At some point, the phone was hung up, and I was still clutching the receiver tightly, tears kept falling, forming a small puddle on the table.I have always believed that people are independent, or rather, isolated from each other.If that wasn't the case, why am I the way I am?Yet some things are lost forever, though not fondly.

My eldest brother and I did not meet, but he wrote me a letter shortly thereafter. The letter did not mention his crying or my inexplicable laughter on the phone that day. Our emotions were never important.He knew specifics about my father and thought I needed to know, too.After reading the letter, I once again felt the predestined absurdity.

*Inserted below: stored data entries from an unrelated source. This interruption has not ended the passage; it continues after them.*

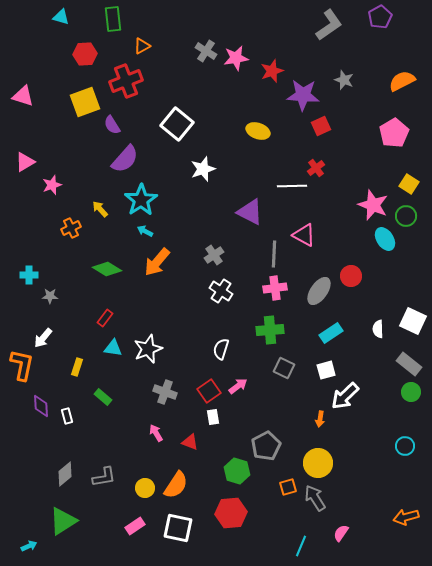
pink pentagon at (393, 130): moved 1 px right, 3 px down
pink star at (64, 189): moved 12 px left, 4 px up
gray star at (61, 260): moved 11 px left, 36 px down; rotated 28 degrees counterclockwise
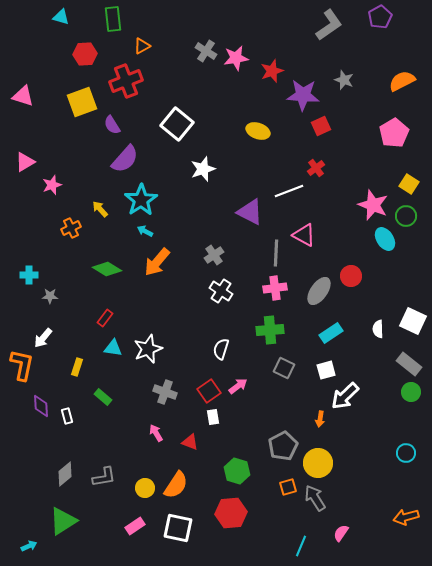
yellow square at (85, 102): moved 3 px left
white line at (292, 186): moved 3 px left, 5 px down; rotated 20 degrees counterclockwise
gray line at (274, 254): moved 2 px right, 1 px up
gray pentagon at (266, 446): moved 17 px right
cyan circle at (405, 446): moved 1 px right, 7 px down
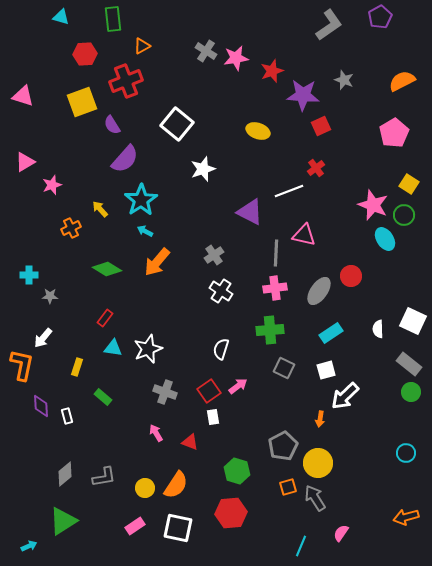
green circle at (406, 216): moved 2 px left, 1 px up
pink triangle at (304, 235): rotated 15 degrees counterclockwise
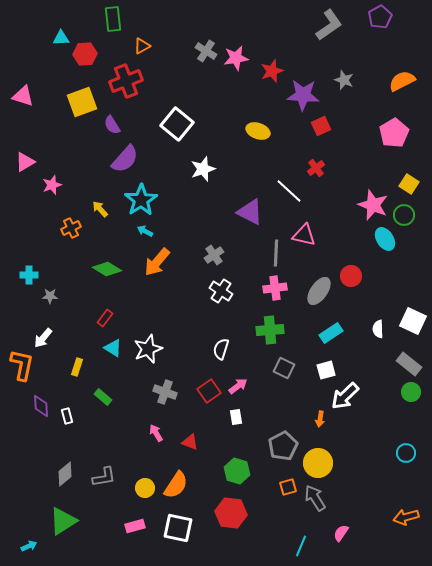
cyan triangle at (61, 17): moved 21 px down; rotated 18 degrees counterclockwise
white line at (289, 191): rotated 64 degrees clockwise
cyan triangle at (113, 348): rotated 24 degrees clockwise
white rectangle at (213, 417): moved 23 px right
red hexagon at (231, 513): rotated 12 degrees clockwise
pink rectangle at (135, 526): rotated 18 degrees clockwise
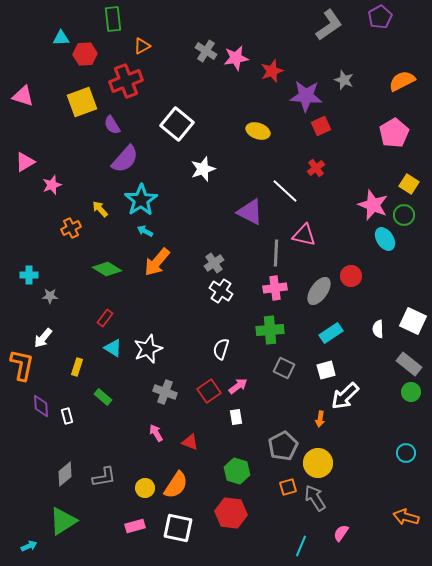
purple star at (303, 95): moved 3 px right, 1 px down
white line at (289, 191): moved 4 px left
gray cross at (214, 255): moved 8 px down
orange arrow at (406, 517): rotated 30 degrees clockwise
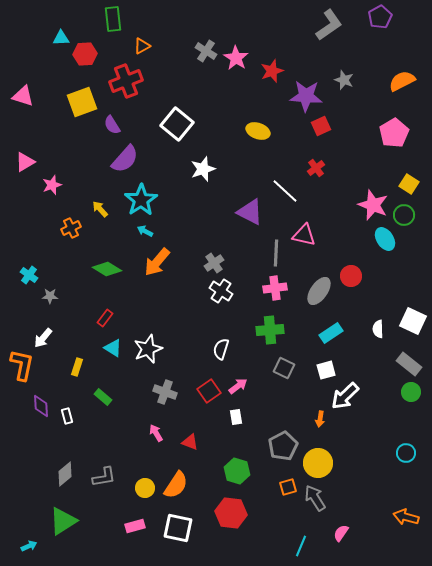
pink star at (236, 58): rotated 30 degrees counterclockwise
cyan cross at (29, 275): rotated 36 degrees clockwise
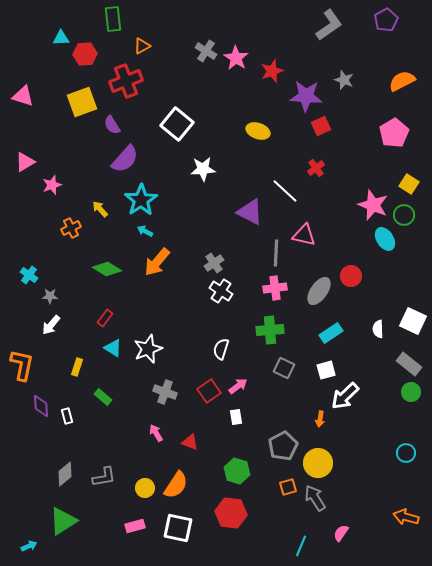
purple pentagon at (380, 17): moved 6 px right, 3 px down
white star at (203, 169): rotated 15 degrees clockwise
white arrow at (43, 338): moved 8 px right, 13 px up
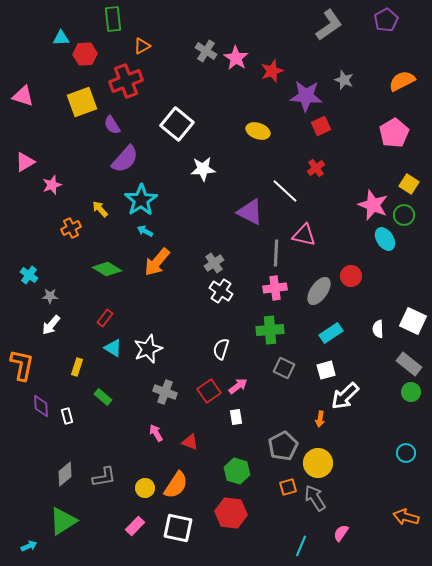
pink rectangle at (135, 526): rotated 30 degrees counterclockwise
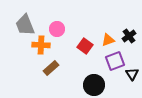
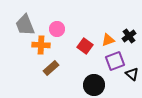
black triangle: rotated 16 degrees counterclockwise
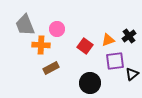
purple square: rotated 12 degrees clockwise
brown rectangle: rotated 14 degrees clockwise
black triangle: rotated 40 degrees clockwise
black circle: moved 4 px left, 2 px up
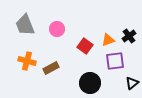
orange cross: moved 14 px left, 16 px down; rotated 12 degrees clockwise
black triangle: moved 9 px down
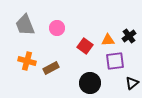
pink circle: moved 1 px up
orange triangle: rotated 16 degrees clockwise
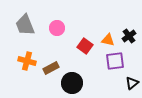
orange triangle: rotated 16 degrees clockwise
black circle: moved 18 px left
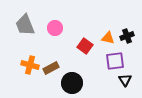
pink circle: moved 2 px left
black cross: moved 2 px left; rotated 16 degrees clockwise
orange triangle: moved 2 px up
orange cross: moved 3 px right, 4 px down
black triangle: moved 7 px left, 3 px up; rotated 24 degrees counterclockwise
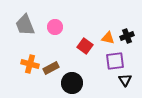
pink circle: moved 1 px up
orange cross: moved 1 px up
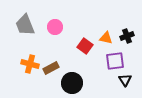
orange triangle: moved 2 px left
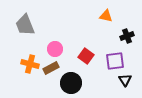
pink circle: moved 22 px down
orange triangle: moved 22 px up
red square: moved 1 px right, 10 px down
black circle: moved 1 px left
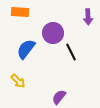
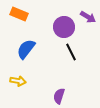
orange rectangle: moved 1 px left, 2 px down; rotated 18 degrees clockwise
purple arrow: rotated 56 degrees counterclockwise
purple circle: moved 11 px right, 6 px up
yellow arrow: rotated 35 degrees counterclockwise
purple semicircle: moved 1 px up; rotated 21 degrees counterclockwise
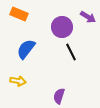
purple circle: moved 2 px left
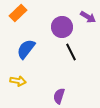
orange rectangle: moved 1 px left, 1 px up; rotated 66 degrees counterclockwise
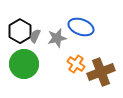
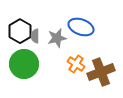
gray semicircle: rotated 24 degrees counterclockwise
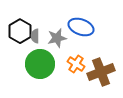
green circle: moved 16 px right
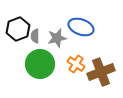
black hexagon: moved 2 px left, 2 px up; rotated 10 degrees clockwise
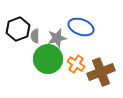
green circle: moved 8 px right, 5 px up
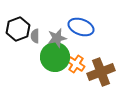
green circle: moved 7 px right, 2 px up
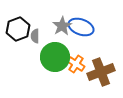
gray star: moved 5 px right, 12 px up; rotated 18 degrees counterclockwise
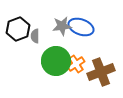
gray star: rotated 24 degrees clockwise
green circle: moved 1 px right, 4 px down
orange cross: rotated 24 degrees clockwise
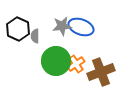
black hexagon: rotated 15 degrees counterclockwise
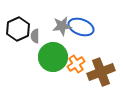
black hexagon: rotated 10 degrees clockwise
green circle: moved 3 px left, 4 px up
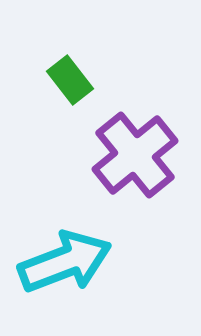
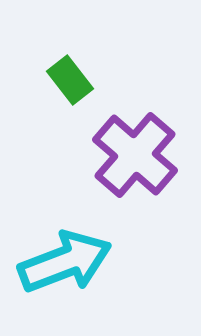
purple cross: rotated 10 degrees counterclockwise
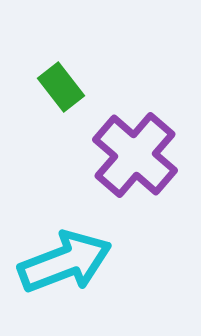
green rectangle: moved 9 px left, 7 px down
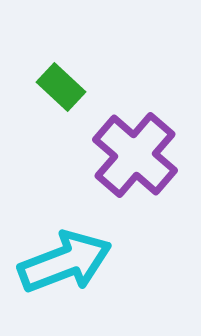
green rectangle: rotated 9 degrees counterclockwise
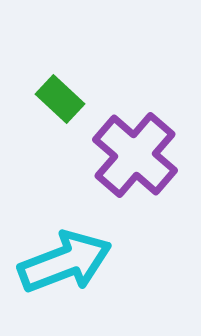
green rectangle: moved 1 px left, 12 px down
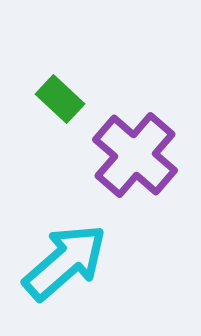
cyan arrow: rotated 20 degrees counterclockwise
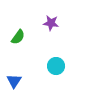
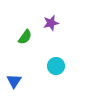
purple star: rotated 21 degrees counterclockwise
green semicircle: moved 7 px right
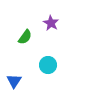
purple star: rotated 28 degrees counterclockwise
cyan circle: moved 8 px left, 1 px up
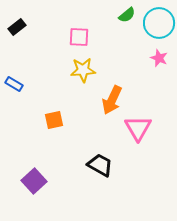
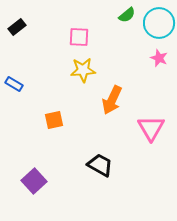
pink triangle: moved 13 px right
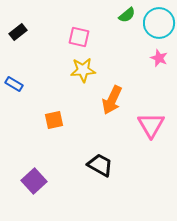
black rectangle: moved 1 px right, 5 px down
pink square: rotated 10 degrees clockwise
pink triangle: moved 3 px up
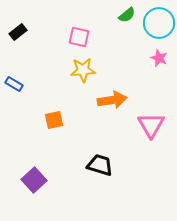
orange arrow: rotated 124 degrees counterclockwise
black trapezoid: rotated 12 degrees counterclockwise
purple square: moved 1 px up
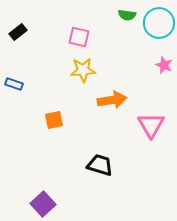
green semicircle: rotated 48 degrees clockwise
pink star: moved 5 px right, 7 px down
blue rectangle: rotated 12 degrees counterclockwise
purple square: moved 9 px right, 24 px down
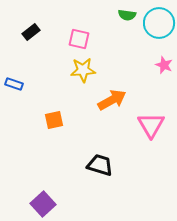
black rectangle: moved 13 px right
pink square: moved 2 px down
orange arrow: rotated 20 degrees counterclockwise
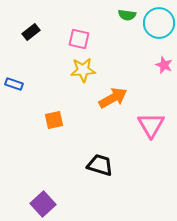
orange arrow: moved 1 px right, 2 px up
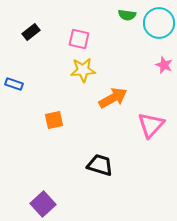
pink triangle: rotated 12 degrees clockwise
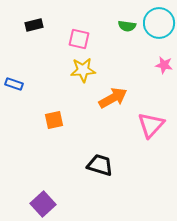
green semicircle: moved 11 px down
black rectangle: moved 3 px right, 7 px up; rotated 24 degrees clockwise
pink star: rotated 12 degrees counterclockwise
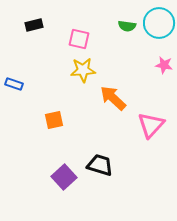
orange arrow: rotated 108 degrees counterclockwise
purple square: moved 21 px right, 27 px up
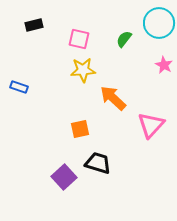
green semicircle: moved 3 px left, 13 px down; rotated 120 degrees clockwise
pink star: rotated 18 degrees clockwise
blue rectangle: moved 5 px right, 3 px down
orange square: moved 26 px right, 9 px down
black trapezoid: moved 2 px left, 2 px up
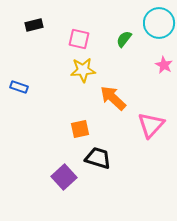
black trapezoid: moved 5 px up
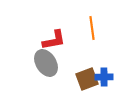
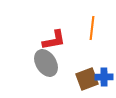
orange line: rotated 15 degrees clockwise
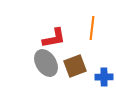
red L-shape: moved 2 px up
brown square: moved 12 px left, 13 px up
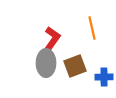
orange line: rotated 20 degrees counterclockwise
red L-shape: moved 2 px left, 1 px down; rotated 45 degrees counterclockwise
gray ellipse: rotated 32 degrees clockwise
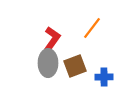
orange line: rotated 50 degrees clockwise
gray ellipse: moved 2 px right
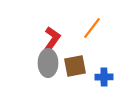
brown square: rotated 10 degrees clockwise
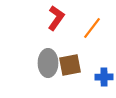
red L-shape: moved 4 px right, 21 px up
brown square: moved 5 px left, 1 px up
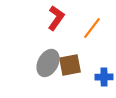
gray ellipse: rotated 28 degrees clockwise
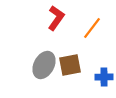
gray ellipse: moved 4 px left, 2 px down
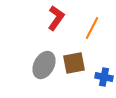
orange line: rotated 10 degrees counterclockwise
brown square: moved 4 px right, 2 px up
blue cross: rotated 12 degrees clockwise
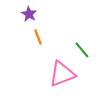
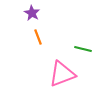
purple star: moved 3 px right, 1 px up
green line: moved 1 px right, 1 px up; rotated 36 degrees counterclockwise
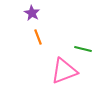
pink triangle: moved 2 px right, 3 px up
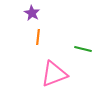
orange line: rotated 28 degrees clockwise
pink triangle: moved 10 px left, 3 px down
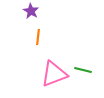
purple star: moved 1 px left, 2 px up
green line: moved 21 px down
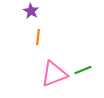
green line: rotated 36 degrees counterclockwise
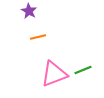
purple star: moved 2 px left
orange line: rotated 70 degrees clockwise
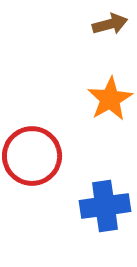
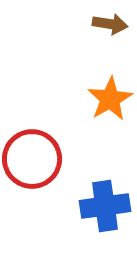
brown arrow: rotated 24 degrees clockwise
red circle: moved 3 px down
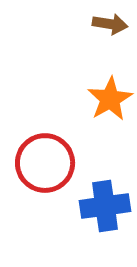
red circle: moved 13 px right, 4 px down
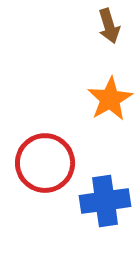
brown arrow: moved 1 px left, 2 px down; rotated 64 degrees clockwise
blue cross: moved 5 px up
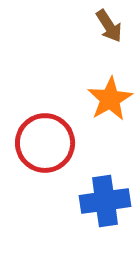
brown arrow: rotated 16 degrees counterclockwise
red circle: moved 20 px up
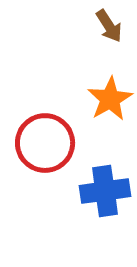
blue cross: moved 10 px up
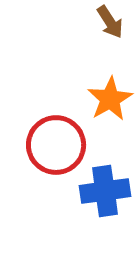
brown arrow: moved 1 px right, 4 px up
red circle: moved 11 px right, 2 px down
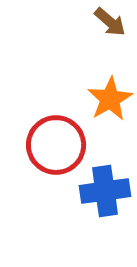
brown arrow: rotated 16 degrees counterclockwise
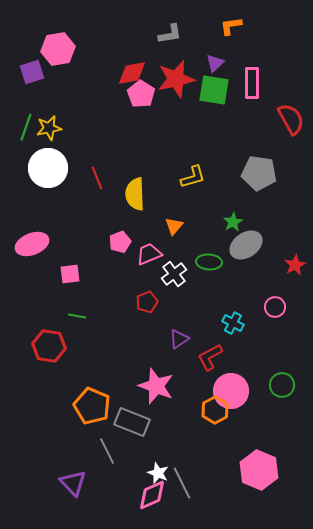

In my house, through the bedroom window, you can see the apartment on the harbor side, where the sailors don't live, but often go there.When I went to college and talked about this little thing, my classmates always laughed teasingly.Yes, I think so too.People in the vicinity are poor, either at sea or in factories, and few children go to school.People who come and go have a rancid smell. Occasionally, after low tide, a dead body will be stranded on the shore. I have also visited it once. That person has always remained in my memory. It happened before my mother disappeared. thing.

The surface of the sea never freezes, and the waves roll and heave, lifting all involuntary dead things to the surface of the water.One morning, the fishing boat picked up my father. No one knows how he fell into the sea. Who cares?When I officially received the wad of inheritance in cash, I knew that this might be the last time I would think of my father, just as Butcher would forget me one day.

One night, I leaned against the head of the bed and heard the sound of the shower downstairs, and suddenly felt extremely tired.I packed everything I could think of, took out the dishes in the cupboard and cleaned them, swept away the white insect eggs and cobwebs in the corners, and used cement to plug the newly discovered mouse holes two days ago.

Before going to bed, I said good night to Butcher as usual, but he didn’t respond, but followed me all the way to my room, opening and closing the desk, bedside table, and wardrobe silently. I watched him busy like an outsider Turn around.When Butcher got under the pillow, I didn't have time to stop him. Finally, he took out a bottle of sleeping pills, poured out the pills, counted them one by one, poured them all into the toilet in front of me, and pressed the flush button .I can't stop him.

"You're sick." I said.

"Besides this, what else can I do for you?"

He looked at me calmly, his hand shaking the empty bottle.I don't know why I'm watching all of this without doing anything, I think I must be completely insane.I whispered something in his ear.

Butcher looked at me in disbelief for a while, and after a long time, he said, "Okay."